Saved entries
## start
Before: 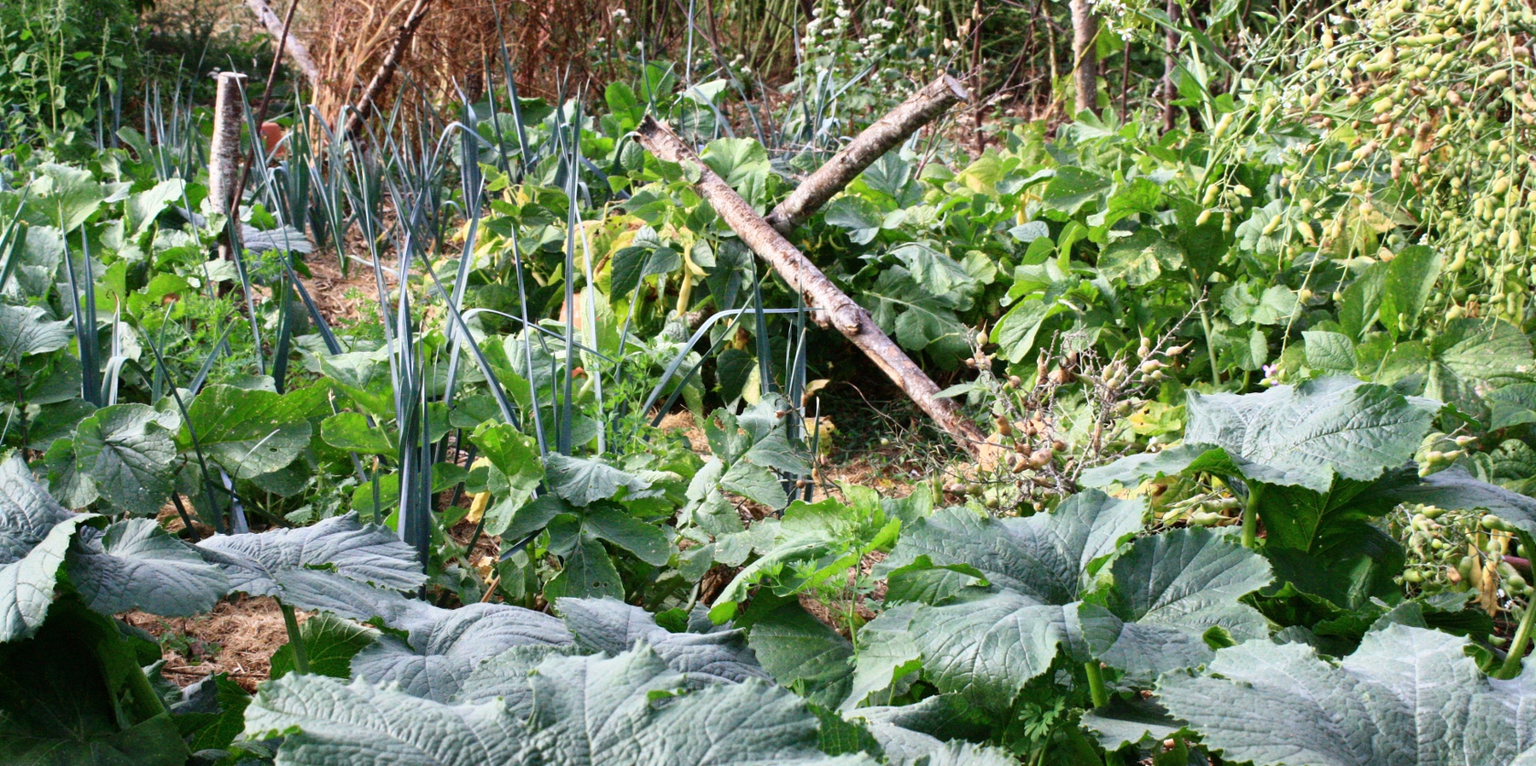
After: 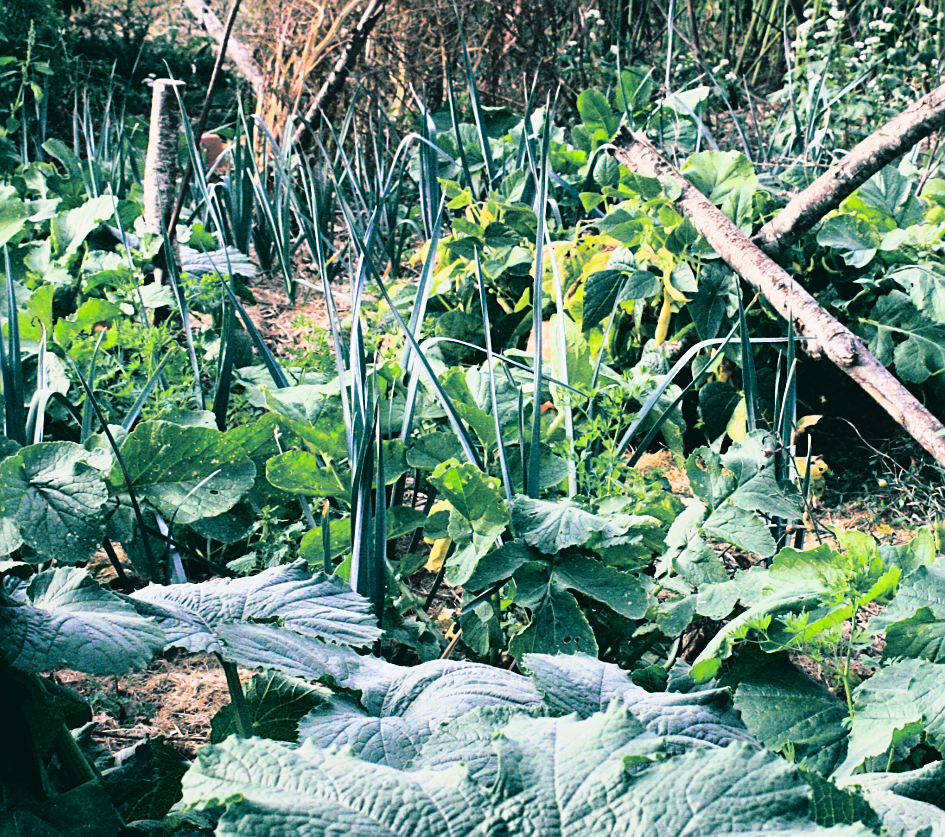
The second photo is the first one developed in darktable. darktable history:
sharpen: on, module defaults
crop: left 5.114%, right 38.589%
split-toning: shadows › hue 186.43°, highlights › hue 49.29°, compress 30.29%
tone curve: curves: ch0 [(0, 0.031) (0.139, 0.084) (0.311, 0.278) (0.495, 0.544) (0.718, 0.816) (0.841, 0.909) (1, 0.967)]; ch1 [(0, 0) (0.272, 0.249) (0.388, 0.385) (0.469, 0.456) (0.495, 0.497) (0.538, 0.545) (0.578, 0.595) (0.707, 0.778) (1, 1)]; ch2 [(0, 0) (0.125, 0.089) (0.353, 0.329) (0.443, 0.408) (0.502, 0.499) (0.557, 0.531) (0.608, 0.631) (1, 1)], color space Lab, independent channels, preserve colors none
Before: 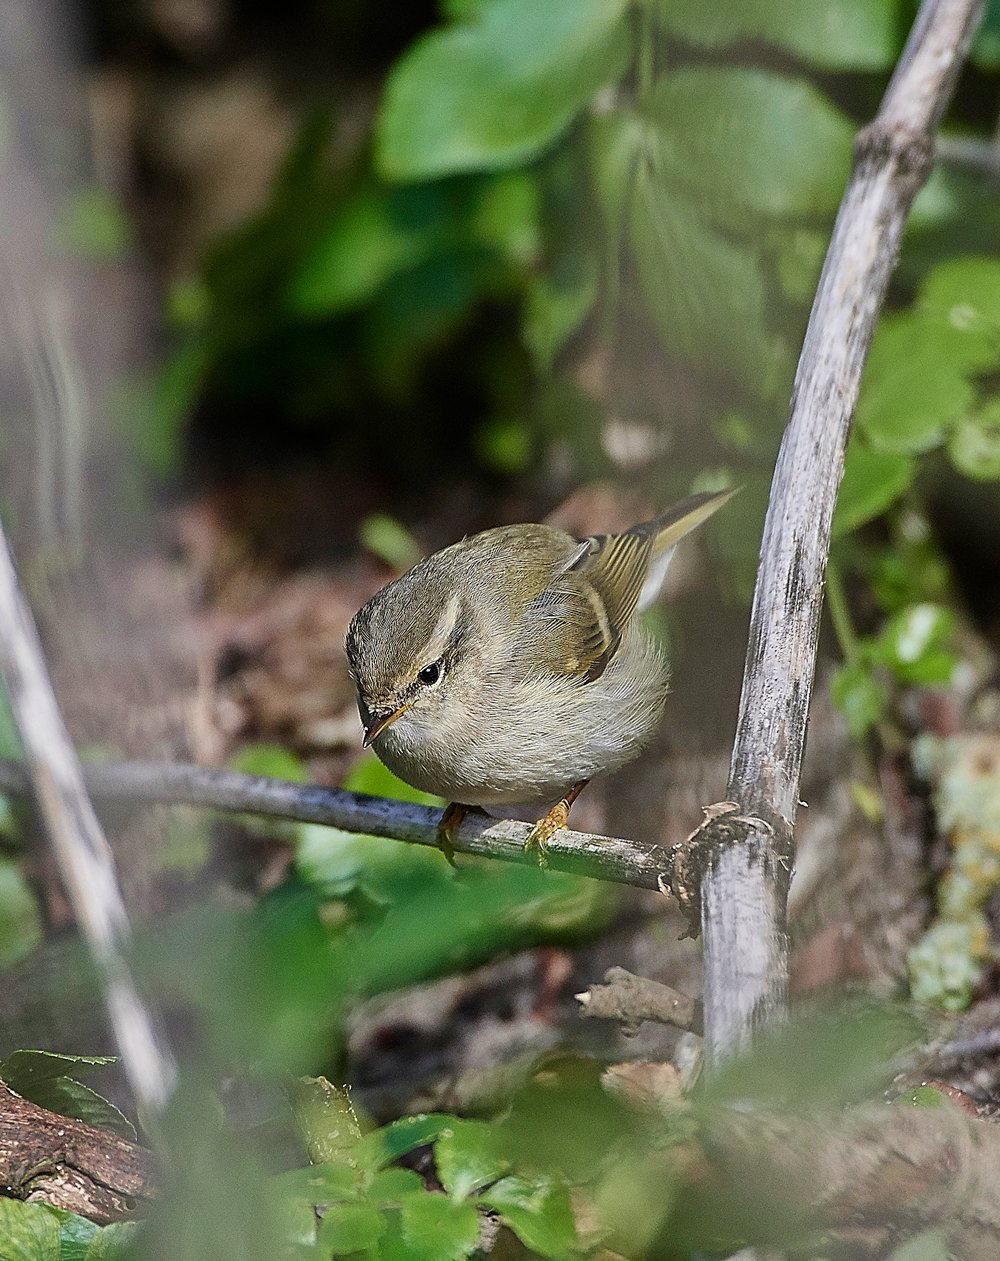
## end
→ **Request**:
Reproduce every line of the records above verbatim, omitting the pictures.

→ **Final result**:
Before: 
After: 
The second photo is the first one developed in darktable. darktable history:
sharpen: on, module defaults
crop: left 5.114%, right 38.589%
split-toning: shadows › hue 186.43°, highlights › hue 49.29°, compress 30.29%
tone curve: curves: ch0 [(0, 0.031) (0.139, 0.084) (0.311, 0.278) (0.495, 0.544) (0.718, 0.816) (0.841, 0.909) (1, 0.967)]; ch1 [(0, 0) (0.272, 0.249) (0.388, 0.385) (0.469, 0.456) (0.495, 0.497) (0.538, 0.545) (0.578, 0.595) (0.707, 0.778) (1, 1)]; ch2 [(0, 0) (0.125, 0.089) (0.353, 0.329) (0.443, 0.408) (0.502, 0.499) (0.557, 0.531) (0.608, 0.631) (1, 1)], color space Lab, independent channels, preserve colors none
Before: 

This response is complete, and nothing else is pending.